Since natural, polyclonal, but not monoclonal IgM rescued B cell development (Fig. 5F), our data indicate that natural IgM either directly or indirectly enhances BCR signaling strengths and thereby alters B cell central tolerance induction at the pre-B and immature B cell stage, possibly by facilitating auto-antigen presentation, as natural IgM-secreting cells appear selected on and directed against self-antigens (6). Yet,BCR-ligand-requirement for pre-B cell selection has not been documented (54). Alternatively, sIgM may provide a co-stimulatory signal more akin to that provided by PRR, increasing responsiveness of the developing B cell to self-antigens. In support of a model in which sIgM affects BCR signaling strengths, the lack of sIgM altered the peripheral B cell VH-repertoire (Fig. 8), thus B cell selection, and led to the accumulation of autoantibody-secreting cells as well as to the presence of CD5+/− anergic and auto-reactive B cells in the periphery, possibly in an attempt to silence these auto-reactive cells. Together the data provide evidence that B cell-signaling and negative B cell selection at the immature B cell stage are defective in the absence of sIgM. The increases in MZ, decreases in FO and body cavity B-1 cells are also all consistent with reduced BCR-mediated signaling in μs−/− mice (33, 34).

Our findings of reduced peritoneal cavity B-1 cell frequencies in the μs−/− mice are opposite to conclusions drawn previously by others (40) but explained by the presence of CD5+ B220+ anergic B cells in the peritoneal cavity and spleen, which were likely misidentified as B-1a cells. Their lack of CD43-expression, high expression of B220, intermediate expression of CD19, lack of VH11-expression, and of PtC-binding are not consistent with emergence from the B-1 cell lineage. Furthermore, their turnover was amongst the highest of any B cells studied (Fig. 5), while B-1 cell turnover in the peritoneal cavity is very low (55, 56). Multiple mouse models have demonstrated that reduction in BCR-signaling strength reduces peritoneal cavity B-1 cell development (7). Thus, the demonstration of curtailed B-1 cell development in the μs−/− mice further supports a model in which sIgM acts as a positive co-stimulatory signal during B cell development.

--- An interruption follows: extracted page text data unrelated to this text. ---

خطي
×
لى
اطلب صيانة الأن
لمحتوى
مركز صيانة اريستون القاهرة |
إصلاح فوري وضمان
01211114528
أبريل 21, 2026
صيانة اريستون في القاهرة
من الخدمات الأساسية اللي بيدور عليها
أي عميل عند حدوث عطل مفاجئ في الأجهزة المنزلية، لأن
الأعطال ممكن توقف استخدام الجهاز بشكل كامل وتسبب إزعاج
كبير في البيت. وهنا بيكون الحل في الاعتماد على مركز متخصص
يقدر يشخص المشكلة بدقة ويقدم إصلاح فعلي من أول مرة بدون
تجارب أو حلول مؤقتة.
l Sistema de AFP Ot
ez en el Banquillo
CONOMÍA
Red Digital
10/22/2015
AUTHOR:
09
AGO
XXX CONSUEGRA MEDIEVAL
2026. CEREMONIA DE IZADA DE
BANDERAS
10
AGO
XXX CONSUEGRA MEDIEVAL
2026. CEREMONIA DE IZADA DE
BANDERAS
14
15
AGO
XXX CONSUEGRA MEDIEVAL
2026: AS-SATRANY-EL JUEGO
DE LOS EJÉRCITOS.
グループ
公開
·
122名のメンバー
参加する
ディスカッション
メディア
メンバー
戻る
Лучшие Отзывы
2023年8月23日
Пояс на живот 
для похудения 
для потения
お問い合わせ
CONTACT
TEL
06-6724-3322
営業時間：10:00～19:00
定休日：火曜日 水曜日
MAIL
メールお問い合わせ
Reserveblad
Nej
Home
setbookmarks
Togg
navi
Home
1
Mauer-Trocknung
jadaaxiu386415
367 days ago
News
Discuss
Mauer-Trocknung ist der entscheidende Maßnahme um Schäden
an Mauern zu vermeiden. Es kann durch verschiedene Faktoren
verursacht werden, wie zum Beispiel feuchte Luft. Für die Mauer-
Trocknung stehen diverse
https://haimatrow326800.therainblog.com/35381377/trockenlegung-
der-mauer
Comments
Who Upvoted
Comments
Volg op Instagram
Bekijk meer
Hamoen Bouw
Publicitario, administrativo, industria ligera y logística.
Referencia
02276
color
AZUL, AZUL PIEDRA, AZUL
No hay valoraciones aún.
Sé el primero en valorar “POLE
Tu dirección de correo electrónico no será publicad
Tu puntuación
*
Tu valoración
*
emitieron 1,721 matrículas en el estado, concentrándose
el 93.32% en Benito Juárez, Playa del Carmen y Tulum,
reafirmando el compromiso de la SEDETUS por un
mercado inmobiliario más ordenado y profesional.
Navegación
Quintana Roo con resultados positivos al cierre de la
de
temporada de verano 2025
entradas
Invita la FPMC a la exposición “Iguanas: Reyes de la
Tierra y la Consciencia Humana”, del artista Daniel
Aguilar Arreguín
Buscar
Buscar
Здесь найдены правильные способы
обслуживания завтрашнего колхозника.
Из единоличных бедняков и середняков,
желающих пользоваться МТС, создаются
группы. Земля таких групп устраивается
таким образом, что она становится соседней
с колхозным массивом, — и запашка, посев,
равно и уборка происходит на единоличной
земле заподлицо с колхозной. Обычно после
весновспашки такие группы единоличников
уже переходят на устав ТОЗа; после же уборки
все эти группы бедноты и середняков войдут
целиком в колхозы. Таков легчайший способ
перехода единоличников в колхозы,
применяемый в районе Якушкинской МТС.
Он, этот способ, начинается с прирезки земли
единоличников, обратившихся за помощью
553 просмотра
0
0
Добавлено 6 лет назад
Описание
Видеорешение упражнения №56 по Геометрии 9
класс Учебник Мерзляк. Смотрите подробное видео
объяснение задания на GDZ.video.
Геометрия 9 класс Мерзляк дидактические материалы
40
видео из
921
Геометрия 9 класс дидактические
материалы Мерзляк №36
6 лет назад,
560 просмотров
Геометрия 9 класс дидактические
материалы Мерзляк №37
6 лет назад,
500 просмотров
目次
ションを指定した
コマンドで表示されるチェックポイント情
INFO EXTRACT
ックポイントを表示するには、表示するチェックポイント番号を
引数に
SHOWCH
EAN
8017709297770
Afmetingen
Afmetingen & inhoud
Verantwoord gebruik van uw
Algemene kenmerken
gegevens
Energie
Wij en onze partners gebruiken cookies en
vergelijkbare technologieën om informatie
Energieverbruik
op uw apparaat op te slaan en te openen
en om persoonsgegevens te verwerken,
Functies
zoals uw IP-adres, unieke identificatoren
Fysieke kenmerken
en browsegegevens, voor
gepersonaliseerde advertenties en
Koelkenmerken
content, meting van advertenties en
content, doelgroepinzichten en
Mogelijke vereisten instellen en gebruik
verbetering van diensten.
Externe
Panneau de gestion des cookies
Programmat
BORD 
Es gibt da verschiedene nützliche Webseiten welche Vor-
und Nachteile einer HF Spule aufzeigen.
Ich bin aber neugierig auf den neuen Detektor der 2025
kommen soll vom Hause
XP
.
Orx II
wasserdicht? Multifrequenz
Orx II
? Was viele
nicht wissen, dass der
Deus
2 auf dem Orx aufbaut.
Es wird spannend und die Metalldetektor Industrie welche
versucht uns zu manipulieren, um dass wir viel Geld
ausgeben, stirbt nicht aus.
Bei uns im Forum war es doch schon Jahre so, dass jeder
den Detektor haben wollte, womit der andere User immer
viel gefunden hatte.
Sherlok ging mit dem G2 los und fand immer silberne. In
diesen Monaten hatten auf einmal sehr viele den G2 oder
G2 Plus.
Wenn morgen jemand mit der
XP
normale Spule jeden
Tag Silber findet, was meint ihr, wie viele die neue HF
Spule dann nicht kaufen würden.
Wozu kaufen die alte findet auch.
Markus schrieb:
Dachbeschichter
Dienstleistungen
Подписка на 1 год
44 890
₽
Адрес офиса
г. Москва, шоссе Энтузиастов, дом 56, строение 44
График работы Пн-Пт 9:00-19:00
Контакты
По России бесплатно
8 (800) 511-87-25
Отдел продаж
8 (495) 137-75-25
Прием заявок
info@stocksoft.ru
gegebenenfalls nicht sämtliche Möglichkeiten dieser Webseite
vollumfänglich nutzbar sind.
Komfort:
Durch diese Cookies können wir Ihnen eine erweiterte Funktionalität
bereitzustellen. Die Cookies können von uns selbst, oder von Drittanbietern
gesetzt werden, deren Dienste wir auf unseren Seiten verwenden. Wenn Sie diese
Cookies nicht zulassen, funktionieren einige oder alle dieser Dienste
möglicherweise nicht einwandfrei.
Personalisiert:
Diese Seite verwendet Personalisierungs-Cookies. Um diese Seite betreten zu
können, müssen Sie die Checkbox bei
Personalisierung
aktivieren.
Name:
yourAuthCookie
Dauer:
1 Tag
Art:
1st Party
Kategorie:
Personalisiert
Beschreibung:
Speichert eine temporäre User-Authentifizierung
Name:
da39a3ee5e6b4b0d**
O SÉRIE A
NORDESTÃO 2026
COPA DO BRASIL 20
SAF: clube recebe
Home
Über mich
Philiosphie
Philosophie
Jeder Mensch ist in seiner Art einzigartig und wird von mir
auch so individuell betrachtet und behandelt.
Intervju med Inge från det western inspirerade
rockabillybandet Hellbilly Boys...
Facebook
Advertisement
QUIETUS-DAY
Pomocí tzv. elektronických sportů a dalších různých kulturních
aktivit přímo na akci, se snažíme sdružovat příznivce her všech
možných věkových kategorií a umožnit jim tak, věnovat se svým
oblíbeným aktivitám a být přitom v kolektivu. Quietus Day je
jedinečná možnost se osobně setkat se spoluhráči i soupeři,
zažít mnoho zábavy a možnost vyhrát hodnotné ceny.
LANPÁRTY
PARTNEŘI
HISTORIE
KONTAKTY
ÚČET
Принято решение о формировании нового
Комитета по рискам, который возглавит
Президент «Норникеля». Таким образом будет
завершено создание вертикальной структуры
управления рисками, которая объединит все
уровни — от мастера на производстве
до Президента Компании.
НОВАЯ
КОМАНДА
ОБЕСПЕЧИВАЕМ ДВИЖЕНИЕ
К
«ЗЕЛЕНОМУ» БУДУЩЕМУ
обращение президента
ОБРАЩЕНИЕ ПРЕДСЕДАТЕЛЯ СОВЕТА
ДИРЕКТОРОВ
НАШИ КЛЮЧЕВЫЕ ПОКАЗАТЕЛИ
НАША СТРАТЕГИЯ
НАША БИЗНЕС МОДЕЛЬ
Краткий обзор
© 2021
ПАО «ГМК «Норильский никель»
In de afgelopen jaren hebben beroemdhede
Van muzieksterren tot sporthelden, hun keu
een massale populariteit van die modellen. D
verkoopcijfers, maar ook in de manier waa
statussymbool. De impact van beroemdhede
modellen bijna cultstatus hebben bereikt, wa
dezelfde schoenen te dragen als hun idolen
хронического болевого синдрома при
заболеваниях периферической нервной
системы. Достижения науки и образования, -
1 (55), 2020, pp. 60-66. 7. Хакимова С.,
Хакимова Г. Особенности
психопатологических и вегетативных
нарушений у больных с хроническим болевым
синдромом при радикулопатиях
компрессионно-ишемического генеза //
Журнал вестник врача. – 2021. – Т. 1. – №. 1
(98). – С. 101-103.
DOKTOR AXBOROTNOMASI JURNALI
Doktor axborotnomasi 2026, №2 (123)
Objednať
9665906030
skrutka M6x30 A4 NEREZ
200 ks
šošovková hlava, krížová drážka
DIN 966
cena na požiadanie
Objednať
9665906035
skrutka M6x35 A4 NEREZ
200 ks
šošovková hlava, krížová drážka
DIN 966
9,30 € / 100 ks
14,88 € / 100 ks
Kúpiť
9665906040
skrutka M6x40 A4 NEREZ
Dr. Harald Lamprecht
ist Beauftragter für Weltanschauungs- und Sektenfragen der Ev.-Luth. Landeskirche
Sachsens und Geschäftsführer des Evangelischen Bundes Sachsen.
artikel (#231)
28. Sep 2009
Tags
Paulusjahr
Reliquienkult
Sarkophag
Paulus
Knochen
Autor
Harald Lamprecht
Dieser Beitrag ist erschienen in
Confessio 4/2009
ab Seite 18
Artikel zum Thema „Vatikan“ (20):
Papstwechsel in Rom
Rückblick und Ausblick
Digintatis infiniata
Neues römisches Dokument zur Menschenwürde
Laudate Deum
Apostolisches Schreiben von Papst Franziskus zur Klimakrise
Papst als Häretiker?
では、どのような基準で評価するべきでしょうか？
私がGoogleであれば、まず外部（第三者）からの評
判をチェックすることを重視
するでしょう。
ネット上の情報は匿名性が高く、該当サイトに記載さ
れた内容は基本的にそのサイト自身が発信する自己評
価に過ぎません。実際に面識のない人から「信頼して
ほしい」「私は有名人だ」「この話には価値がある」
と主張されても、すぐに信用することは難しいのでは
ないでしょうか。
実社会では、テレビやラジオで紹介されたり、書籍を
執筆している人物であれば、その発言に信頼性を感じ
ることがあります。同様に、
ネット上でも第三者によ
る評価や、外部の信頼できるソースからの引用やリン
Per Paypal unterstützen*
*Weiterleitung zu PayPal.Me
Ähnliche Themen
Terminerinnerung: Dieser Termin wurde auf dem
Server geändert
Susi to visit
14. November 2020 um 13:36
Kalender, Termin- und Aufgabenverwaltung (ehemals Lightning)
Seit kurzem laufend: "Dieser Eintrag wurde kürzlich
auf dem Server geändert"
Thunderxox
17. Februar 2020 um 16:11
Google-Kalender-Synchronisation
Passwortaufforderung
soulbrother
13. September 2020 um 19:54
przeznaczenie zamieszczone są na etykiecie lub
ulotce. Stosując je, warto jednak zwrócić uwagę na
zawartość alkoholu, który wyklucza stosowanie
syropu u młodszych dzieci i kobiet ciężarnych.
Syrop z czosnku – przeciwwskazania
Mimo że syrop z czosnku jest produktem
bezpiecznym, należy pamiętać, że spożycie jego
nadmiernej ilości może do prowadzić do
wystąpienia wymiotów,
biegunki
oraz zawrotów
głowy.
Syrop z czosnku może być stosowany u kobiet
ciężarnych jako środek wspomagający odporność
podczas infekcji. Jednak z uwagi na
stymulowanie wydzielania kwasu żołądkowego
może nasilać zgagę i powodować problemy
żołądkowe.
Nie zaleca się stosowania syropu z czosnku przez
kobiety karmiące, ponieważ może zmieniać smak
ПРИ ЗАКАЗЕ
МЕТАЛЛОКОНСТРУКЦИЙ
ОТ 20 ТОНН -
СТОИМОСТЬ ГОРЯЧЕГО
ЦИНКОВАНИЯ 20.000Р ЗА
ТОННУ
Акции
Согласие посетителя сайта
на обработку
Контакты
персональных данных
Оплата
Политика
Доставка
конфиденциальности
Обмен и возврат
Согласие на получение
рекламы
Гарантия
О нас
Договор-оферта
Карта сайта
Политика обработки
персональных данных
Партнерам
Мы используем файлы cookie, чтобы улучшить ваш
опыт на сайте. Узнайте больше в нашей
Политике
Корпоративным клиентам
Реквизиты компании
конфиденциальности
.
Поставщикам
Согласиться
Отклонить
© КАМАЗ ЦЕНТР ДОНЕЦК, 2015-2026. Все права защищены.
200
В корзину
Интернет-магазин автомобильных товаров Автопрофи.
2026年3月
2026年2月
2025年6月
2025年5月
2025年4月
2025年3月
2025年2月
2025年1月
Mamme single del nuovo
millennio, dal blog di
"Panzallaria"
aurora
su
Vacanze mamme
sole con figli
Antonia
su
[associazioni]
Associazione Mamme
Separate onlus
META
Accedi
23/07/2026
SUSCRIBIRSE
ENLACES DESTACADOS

A “chicken and egg” problem emerges from the fact that sIgM is required for normal B cell development but that it is not usually transmitted from the maternal circulation to the fetus. Thus, the development of fetal IgM secreting cells must not require IgM. Since B-1 cell numbers in the spleen were largely unaffected in μs−/− mice (Fig. 4), they might be the earliest source of natural IgM supporting further sIgM-dependent B-1 and B-2 cell development. This is consistent with studies showing profound reductions in peritoneal cavity B-1 cells after splenectomy (57) and with studies indicating that B-1 cell development arises in waves (58). Splenic B-1 cells may arise as a first wave of “IgM-independent” B-1 cells during fetal development, whereas body cavity B-1 cells emerge later and develop in a sIgM-dependent manner. The data indicate a new, non-redundant role for splenic B-1 cells in the regulation of B-2 cell development.

In summary, the study demonstrates that B-1 cells produce natural IgM to regulate B cell development and selection, thereby suppressing the development of autoreactive B cells. Identification of natural IgM as critical enforcer of central selection indicates these proteins as potential therapeutics against antibody-mediated autoimmune diseases.